What you are asked to do
In the entries that follow, the lines from the one with "The first owner" through the one with "Sorted by Resource Number" are the ones to write out, exactly and with both ends included. Nothing else should appear.

Data extracts
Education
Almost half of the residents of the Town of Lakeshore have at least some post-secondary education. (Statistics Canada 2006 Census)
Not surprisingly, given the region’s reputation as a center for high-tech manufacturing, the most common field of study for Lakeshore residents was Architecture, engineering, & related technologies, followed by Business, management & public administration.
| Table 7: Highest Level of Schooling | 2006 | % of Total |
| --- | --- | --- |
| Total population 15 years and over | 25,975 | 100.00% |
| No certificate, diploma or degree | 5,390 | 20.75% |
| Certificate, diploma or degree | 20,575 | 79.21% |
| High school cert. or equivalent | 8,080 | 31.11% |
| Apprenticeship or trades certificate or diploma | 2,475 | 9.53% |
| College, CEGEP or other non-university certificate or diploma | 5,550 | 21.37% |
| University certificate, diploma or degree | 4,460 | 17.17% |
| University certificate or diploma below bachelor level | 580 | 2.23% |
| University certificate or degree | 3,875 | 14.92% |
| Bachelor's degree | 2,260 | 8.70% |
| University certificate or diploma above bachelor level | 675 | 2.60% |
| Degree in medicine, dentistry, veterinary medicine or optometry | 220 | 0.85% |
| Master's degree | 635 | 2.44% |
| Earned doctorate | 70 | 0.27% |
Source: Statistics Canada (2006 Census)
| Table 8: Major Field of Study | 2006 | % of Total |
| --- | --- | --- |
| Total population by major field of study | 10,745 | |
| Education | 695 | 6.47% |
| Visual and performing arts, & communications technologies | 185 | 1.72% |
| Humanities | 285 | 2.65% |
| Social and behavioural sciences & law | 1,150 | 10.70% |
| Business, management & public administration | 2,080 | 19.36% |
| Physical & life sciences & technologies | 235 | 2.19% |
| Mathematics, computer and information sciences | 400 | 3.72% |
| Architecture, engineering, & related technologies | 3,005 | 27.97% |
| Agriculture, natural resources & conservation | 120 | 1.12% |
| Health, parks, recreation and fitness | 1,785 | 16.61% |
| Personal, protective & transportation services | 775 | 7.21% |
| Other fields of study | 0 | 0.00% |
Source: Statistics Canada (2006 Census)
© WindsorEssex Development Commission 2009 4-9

* * *

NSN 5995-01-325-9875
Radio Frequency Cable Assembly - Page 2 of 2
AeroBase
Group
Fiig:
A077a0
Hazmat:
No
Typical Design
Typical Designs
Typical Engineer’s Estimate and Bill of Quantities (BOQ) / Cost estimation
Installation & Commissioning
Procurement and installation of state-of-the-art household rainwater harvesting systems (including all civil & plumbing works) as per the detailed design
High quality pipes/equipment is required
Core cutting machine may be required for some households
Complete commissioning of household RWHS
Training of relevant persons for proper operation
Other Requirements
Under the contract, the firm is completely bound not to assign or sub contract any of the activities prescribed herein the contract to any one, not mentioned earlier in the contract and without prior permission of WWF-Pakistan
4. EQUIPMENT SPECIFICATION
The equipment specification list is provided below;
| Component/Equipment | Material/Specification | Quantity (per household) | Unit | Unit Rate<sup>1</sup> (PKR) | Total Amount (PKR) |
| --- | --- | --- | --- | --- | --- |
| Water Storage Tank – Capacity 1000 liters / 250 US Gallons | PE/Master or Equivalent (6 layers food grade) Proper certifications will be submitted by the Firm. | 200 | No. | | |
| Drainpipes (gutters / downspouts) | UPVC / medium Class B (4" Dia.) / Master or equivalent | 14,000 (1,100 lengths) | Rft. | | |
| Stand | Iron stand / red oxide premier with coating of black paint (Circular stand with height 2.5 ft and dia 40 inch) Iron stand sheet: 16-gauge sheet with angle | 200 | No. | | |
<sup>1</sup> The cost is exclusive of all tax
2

==

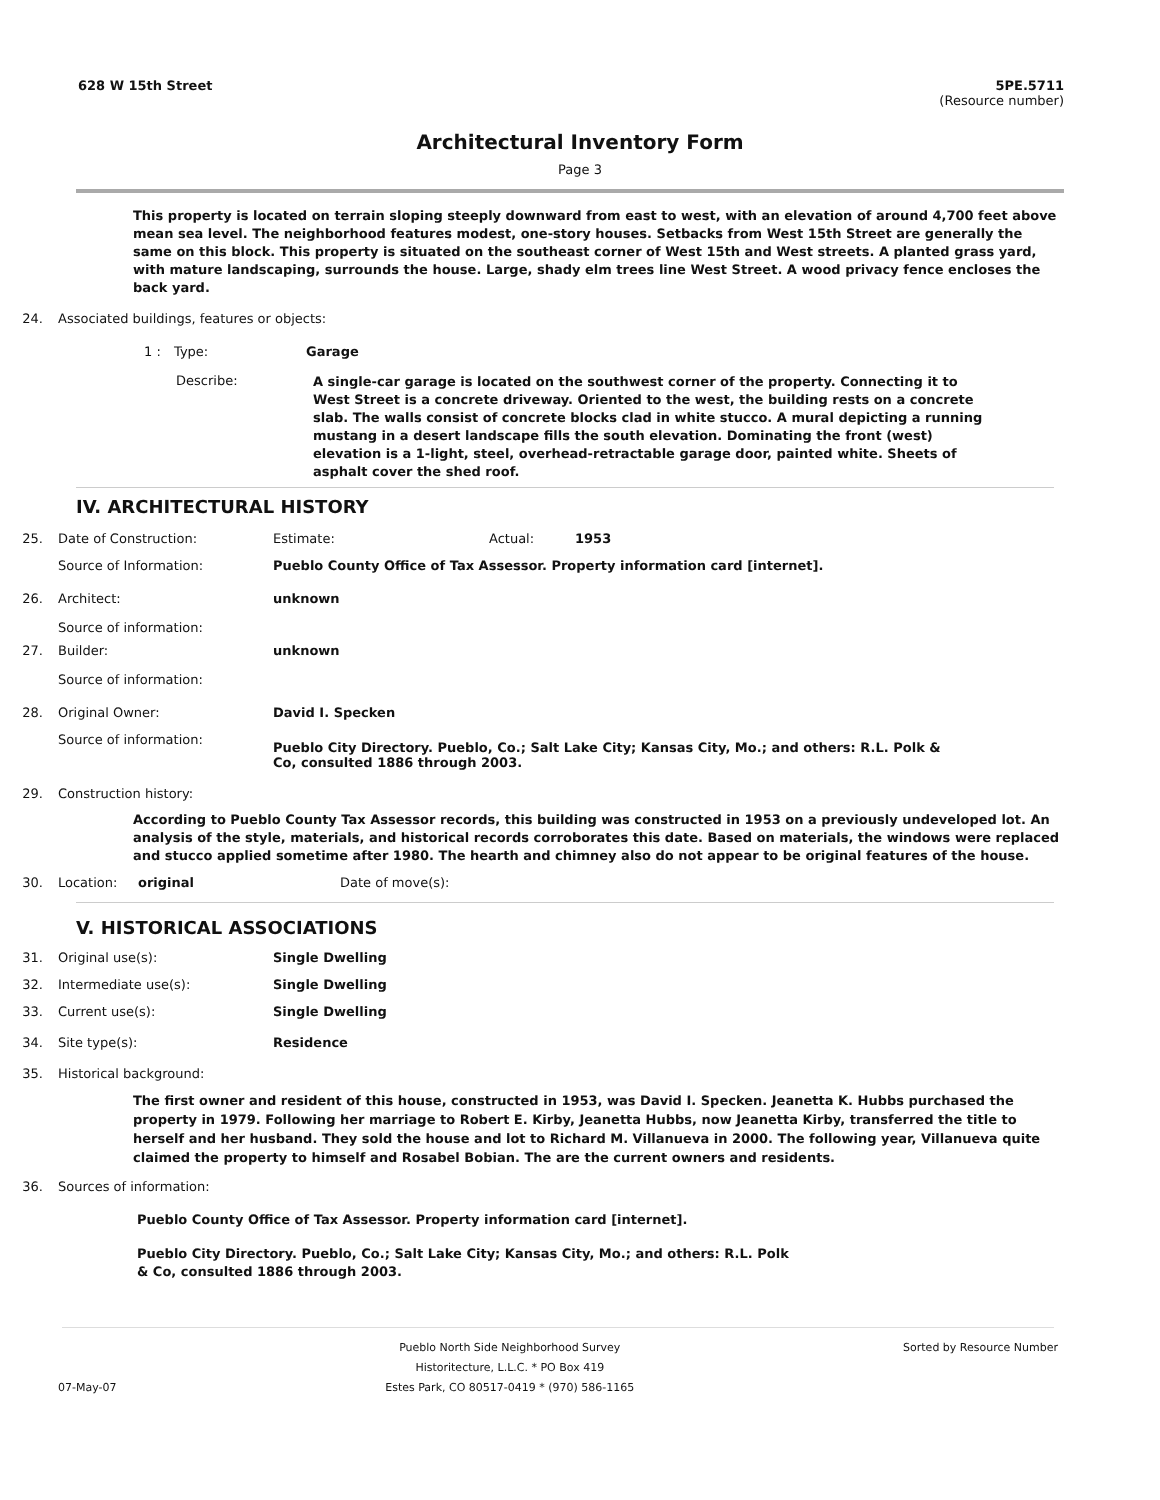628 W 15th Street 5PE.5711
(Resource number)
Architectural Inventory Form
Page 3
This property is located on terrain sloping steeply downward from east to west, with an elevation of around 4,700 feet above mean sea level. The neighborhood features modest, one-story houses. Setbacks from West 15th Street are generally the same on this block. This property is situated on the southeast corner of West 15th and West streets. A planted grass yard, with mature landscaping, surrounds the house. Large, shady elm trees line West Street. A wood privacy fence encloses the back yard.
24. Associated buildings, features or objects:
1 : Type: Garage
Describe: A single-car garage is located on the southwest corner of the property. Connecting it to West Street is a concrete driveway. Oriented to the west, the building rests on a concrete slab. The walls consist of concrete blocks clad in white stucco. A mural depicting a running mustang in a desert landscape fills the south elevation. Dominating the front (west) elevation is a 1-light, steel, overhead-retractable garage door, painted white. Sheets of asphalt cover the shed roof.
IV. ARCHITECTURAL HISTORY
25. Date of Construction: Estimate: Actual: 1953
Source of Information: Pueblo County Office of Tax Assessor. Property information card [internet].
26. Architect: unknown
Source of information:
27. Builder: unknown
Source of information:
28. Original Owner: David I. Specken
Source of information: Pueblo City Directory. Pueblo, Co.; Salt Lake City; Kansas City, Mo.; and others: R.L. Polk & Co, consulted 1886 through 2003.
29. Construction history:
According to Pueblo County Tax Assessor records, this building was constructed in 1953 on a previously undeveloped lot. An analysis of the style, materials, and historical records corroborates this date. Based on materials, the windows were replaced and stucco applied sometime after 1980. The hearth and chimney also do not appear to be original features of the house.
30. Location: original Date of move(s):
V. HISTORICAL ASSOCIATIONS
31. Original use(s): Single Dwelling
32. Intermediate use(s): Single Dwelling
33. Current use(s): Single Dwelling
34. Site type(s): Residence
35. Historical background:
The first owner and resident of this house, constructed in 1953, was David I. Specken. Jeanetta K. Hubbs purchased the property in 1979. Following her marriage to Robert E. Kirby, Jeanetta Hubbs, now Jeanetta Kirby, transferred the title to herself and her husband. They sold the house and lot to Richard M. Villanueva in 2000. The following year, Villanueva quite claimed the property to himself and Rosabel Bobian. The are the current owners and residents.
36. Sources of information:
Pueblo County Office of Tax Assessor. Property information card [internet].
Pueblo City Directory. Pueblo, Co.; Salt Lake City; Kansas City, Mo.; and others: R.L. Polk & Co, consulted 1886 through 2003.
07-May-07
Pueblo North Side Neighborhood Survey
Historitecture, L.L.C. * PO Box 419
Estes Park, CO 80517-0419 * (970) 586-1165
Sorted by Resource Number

Written solution
The first owner and resident of this house, constructed in 1953, was David I. Specken. Jeanetta K. Hubbs purchased the property in 1979. Following her marriage to Robert E. Kirby, Jeanetta Hubbs, now Jeanetta Kirby, transferred the title to herself and her husband. They sold the house and lot to Richard M. Villanueva in 2000. The following year, Villanueva quite claimed the property to himself and Rosabel Bobian. The are the current owners and residents.
36. Sources of information:
Pueblo County Office of Tax Assessor. Property information card [internet].
Pueblo City Directory. Pueblo, Co.; Salt Lake City; Kansas City, Mo.; and others: R.L. Polk & Co, consulted 1886 through 2003.
07-May-07
Pueblo North Side Neighborhood Survey
Historitecture, L.L.C. * PO Box 419
Estes Park, CO 80517-0419 * (970) 586-1165
Sorted by Resource Number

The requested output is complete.